(Dataset items)
*** Block opens ***

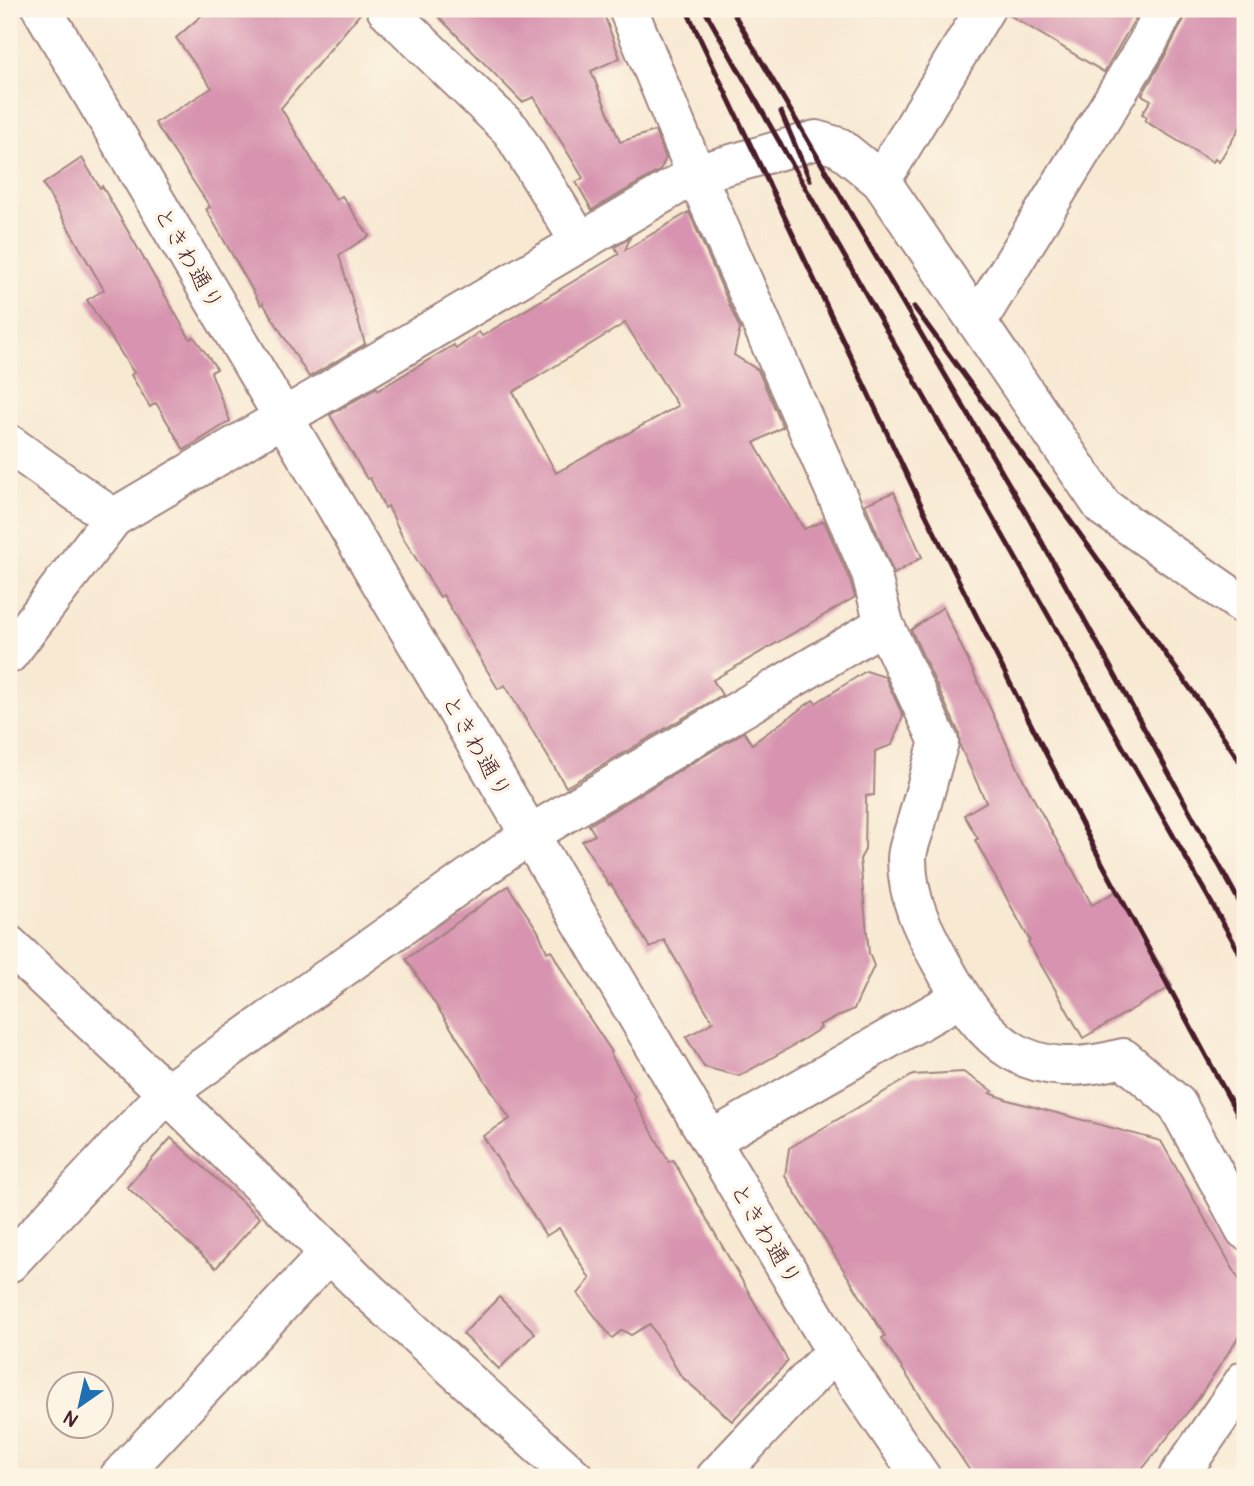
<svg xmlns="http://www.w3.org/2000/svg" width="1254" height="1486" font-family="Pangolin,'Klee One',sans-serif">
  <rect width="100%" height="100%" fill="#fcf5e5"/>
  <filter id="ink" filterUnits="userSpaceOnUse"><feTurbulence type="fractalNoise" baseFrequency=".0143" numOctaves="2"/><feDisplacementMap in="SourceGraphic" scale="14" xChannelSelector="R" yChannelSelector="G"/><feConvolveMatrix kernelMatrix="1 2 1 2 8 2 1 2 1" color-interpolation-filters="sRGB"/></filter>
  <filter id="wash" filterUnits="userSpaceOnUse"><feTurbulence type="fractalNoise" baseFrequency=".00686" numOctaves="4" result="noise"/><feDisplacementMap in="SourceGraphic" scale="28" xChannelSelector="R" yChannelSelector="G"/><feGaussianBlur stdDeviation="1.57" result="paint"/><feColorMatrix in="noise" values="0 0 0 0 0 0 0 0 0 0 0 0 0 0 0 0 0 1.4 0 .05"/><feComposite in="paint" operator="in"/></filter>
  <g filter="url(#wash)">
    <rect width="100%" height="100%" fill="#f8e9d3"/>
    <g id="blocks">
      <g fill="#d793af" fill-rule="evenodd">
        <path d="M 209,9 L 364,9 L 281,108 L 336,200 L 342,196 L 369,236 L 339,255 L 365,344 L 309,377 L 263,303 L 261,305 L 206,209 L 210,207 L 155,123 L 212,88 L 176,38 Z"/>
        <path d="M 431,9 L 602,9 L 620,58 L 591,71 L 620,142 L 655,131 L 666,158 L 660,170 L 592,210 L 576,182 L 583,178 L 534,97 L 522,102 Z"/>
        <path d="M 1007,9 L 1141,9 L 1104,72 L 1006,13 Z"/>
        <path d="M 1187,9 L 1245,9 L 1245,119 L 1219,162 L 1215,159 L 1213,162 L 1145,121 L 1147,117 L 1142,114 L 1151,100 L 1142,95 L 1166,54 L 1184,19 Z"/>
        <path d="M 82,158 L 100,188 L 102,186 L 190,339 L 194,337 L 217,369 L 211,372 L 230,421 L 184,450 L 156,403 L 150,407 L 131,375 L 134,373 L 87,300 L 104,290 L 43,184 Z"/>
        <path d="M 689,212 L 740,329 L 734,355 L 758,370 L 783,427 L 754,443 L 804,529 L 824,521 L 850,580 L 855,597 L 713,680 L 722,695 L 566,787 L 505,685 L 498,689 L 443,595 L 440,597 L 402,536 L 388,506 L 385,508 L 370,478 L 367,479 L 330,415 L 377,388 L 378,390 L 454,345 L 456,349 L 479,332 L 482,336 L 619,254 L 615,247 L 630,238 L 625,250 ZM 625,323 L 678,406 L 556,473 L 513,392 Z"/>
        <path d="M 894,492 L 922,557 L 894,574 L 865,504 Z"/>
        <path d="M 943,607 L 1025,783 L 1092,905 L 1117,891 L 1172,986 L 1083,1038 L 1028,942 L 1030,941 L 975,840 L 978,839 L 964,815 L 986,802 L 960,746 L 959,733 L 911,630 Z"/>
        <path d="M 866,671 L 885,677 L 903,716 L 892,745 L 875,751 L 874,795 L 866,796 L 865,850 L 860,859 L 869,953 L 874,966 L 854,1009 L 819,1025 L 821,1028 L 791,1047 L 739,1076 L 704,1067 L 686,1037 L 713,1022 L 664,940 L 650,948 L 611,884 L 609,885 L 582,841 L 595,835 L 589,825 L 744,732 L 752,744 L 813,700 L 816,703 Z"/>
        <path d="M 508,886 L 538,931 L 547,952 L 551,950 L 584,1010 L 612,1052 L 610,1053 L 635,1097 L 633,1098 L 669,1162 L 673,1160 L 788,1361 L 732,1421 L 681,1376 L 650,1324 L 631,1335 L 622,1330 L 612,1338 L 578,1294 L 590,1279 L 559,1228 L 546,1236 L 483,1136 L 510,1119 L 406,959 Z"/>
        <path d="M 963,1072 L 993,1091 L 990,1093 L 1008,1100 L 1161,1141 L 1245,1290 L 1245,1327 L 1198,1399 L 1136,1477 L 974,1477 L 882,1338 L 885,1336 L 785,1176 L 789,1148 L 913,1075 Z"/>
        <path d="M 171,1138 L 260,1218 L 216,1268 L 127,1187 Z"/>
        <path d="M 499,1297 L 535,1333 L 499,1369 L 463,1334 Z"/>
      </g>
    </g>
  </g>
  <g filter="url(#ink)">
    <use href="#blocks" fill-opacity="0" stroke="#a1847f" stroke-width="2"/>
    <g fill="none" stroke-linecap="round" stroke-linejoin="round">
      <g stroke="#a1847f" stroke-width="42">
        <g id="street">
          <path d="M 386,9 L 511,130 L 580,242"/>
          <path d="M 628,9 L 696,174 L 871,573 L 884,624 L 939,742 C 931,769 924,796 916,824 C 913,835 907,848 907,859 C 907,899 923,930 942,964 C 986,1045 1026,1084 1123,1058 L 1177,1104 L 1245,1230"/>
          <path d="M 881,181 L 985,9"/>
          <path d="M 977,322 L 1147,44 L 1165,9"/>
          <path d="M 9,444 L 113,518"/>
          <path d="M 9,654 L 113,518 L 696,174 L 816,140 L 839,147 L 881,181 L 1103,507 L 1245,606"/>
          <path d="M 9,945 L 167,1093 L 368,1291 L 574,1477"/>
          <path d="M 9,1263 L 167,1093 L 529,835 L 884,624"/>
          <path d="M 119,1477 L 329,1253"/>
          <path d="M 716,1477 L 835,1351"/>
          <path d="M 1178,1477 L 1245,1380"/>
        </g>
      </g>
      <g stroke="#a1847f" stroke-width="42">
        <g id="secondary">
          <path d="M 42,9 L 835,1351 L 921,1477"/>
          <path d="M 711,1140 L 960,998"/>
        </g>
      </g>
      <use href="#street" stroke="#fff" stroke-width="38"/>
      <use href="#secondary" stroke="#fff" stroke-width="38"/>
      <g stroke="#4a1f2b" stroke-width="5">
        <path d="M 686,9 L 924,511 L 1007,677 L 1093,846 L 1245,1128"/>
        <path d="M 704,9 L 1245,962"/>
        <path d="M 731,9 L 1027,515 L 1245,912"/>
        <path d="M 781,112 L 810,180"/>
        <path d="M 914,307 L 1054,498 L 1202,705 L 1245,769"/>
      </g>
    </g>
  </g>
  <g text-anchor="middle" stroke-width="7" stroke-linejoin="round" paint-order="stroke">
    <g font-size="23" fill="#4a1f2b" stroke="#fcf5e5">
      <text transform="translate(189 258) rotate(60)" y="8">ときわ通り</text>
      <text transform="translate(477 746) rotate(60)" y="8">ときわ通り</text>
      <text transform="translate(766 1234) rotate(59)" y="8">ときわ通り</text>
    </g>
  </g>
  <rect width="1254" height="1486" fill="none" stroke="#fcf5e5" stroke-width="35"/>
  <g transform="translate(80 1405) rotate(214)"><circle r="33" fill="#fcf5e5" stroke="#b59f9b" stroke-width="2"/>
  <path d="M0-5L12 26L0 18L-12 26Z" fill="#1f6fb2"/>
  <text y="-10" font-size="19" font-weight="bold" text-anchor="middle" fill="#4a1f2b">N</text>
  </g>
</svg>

*** Block closes ***

• _THE TASK_:
Pull every line containing "userSpaceOnUse" out of the records.

• _RESPONSE TO THE TASK_:
  <filter id="ink" filterUnits="userSpaceOnUse"><feTurbulence type="fractalNoise" baseFrequency=".0143" numOctaves="2"/><feDisplacementMap in="SourceGraphic" scale="14" xChannelSelector="R" yChannelSelector="G"/><feConvolveMatrix kernelMatrix="1 2 1 2 8 2 1 2 1" color-interpolation-filters="sRGB"/></filter>
  <filter id="wash" filterUnits="userSpaceOnUse"><feTurbulence type="fractalNoise" baseFrequency=".00686" numOctaves="4" result="noise"/><feDisplacementMap in="SourceGraphic" scale="28" xChannelSelector="R" yChannelSelector="G"/><feGaussianBlur stdDeviation="1.57" result="paint"/><feColorMatrix in="noise" values="0 0 0 0 0 0 0 0 0 0 0 0 0 0 0 0 0 1.4 0 .05"/><feComposite in="paint" operator="in"/></filter>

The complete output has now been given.